As part of a broader plan to reduce on the number of people who end up in correctional facilities, the Government will soon introduce electronic ankle monitors as an alternative to incarceration, the Minister for Justice, Johnston Busingye has said.
Addressing members of the Senate, yesterday, Busingye said that though the number of people in the country’s correctional facilities has significantly reduced over the years, the Government was working on alternative ways of bringing those who commit crimes to justice without necessarily sending them to jail.
“There are different laws that have been passed to help us in this process and they will soon come into force once they are published in the official gazette. One of them will allow for the introduction of the court mandated electronic ankle monitor. In about a month, we will be discussing with the stakeholders on how to use it. It’s one of the ways that are popularly used in more developed countries,” he said.
An electronic ankle monitor or bracelet is usually worn by a criminal who has been sentenced to house arrest, has been paroled or those on probation. They may be worn before or after a person goes to trial on criminal charges.
Busingye explained to the senators that the ankle monitor transmits the wearer’s location to a monitoring system via GPS and an attempt to remove the device triggers an alarm to law enforcement. If the offender travels outside of a set geographic area, such as the city in which he lives, it also triggers an alarm.
For instance, a judge can order a person convicted of driving under the influence of alcohol or other substances to wear an ankle bracelet instead of serving jail time. Ankle bracelets assigned in connection to a driving under influence case can monitor alcohol consumption. The bracelet tests the offender’s perspiration for the presence of alcohol and the information is then relayed to a central computer database where it is tracked by law enforcement.

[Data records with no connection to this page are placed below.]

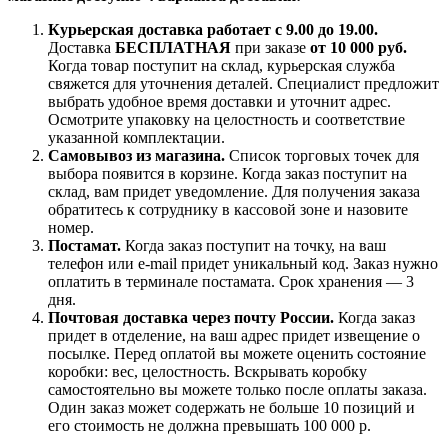
Курьерская доставка работает с 9.00 до 19.00.
Доставка
БЕСПЛАТНАЯ
при заказе
от 10 000 руб.
Когда товар поступит на склад, курьерская служба
свяжется для уточнения деталей. Специалист предложит
выбрать удобное время доставки и уточнит адрес.
Осмотрите упаковку на целостность и соответствие
указанной комплектации.
Самовывоз из магазина.
Список торговых точек для
выбора появится в корзине. Когда заказ поступит на
склад, вам придет уведомление. Для получения заказа
обратитесь к сотруднику в кассовой зоне и назовите
номер.
Постамат.
Когда заказ поступит на точку, на ваш
телефон или e-mail придет уникальный код. Заказ нужно
оплатить в терминале постамата. Срок хранения — 3
дня.
Почтовая доставка через почту России.
Когда заказ
придет в отделение, на ваш адрес придет извещение о
посылке. Перед оплатой вы можете оценить состояние
коробки: вес, целостность. Вскрывать коробку
самостоятельно вы можете только после оплаты заказа.
Один заказ может содержать не больше 10 позиций и
его стоимость не должна превышать 100 000 р.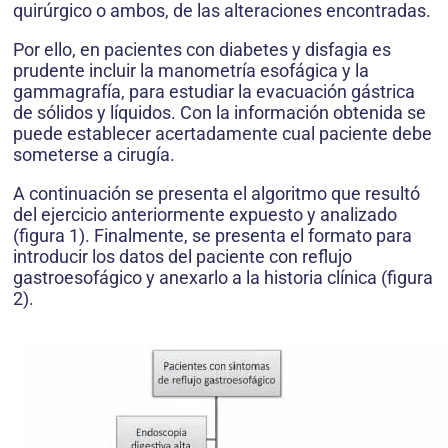
quirúrgico o ambos, de las alteraciones encontradas.
Por ello, en pacientes con diabetes y disfagia es
prudente incluir la manometría esofágica y la
gammagrafía, para estudiar la evacuación gástrica
de sólidos y líquidos. Con la información obtenida se
puede establecer acertadamente cual paciente debe
someterse a cirugía.
A continuación se presenta el algoritmo que resultó
del ejercicio anteriormente expuesto y analizado
(figura 1). Finalmente, se presenta el formato para
introducir los datos del paciente con reflujo
gastroesofágico y anexarlo a la historia clínica (figura
2).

Besides reducing cases of imprisonment, Busingye pointed out that as part of the ongoing prison reforms, those who end up in jail are immediately enrolled into programmes with an aim to change them for the better.
“We are looking into how those who are entering correctional facilities can be changed for the better and can apply for early release faster. We have no control over who enters prison because it’s the judge’s decision but we can do something to make sure that the person who has been sentenced can leave a changed human being,” he said.
Busingye also pointed out that the Rwanda Correctional Services had been instructed to keep track of and collect information on repeat offenders.
The senators were also told that those who have committed crimes are not released and forgotten but, instead, are followed up in their local communities, where they are given all the support that they need to better their lives.
Senator Apollinaire Mushinzimana commended the significant changes that have been made in terms of prisoners’ files, including an integrated system that was established to help people to keep track of their files or those of their loved ones.
Senator Marie Claire Mukasine said that there was need to look into the country’s history on how offenders would be punished but also at the same time protected and not made enemies of society.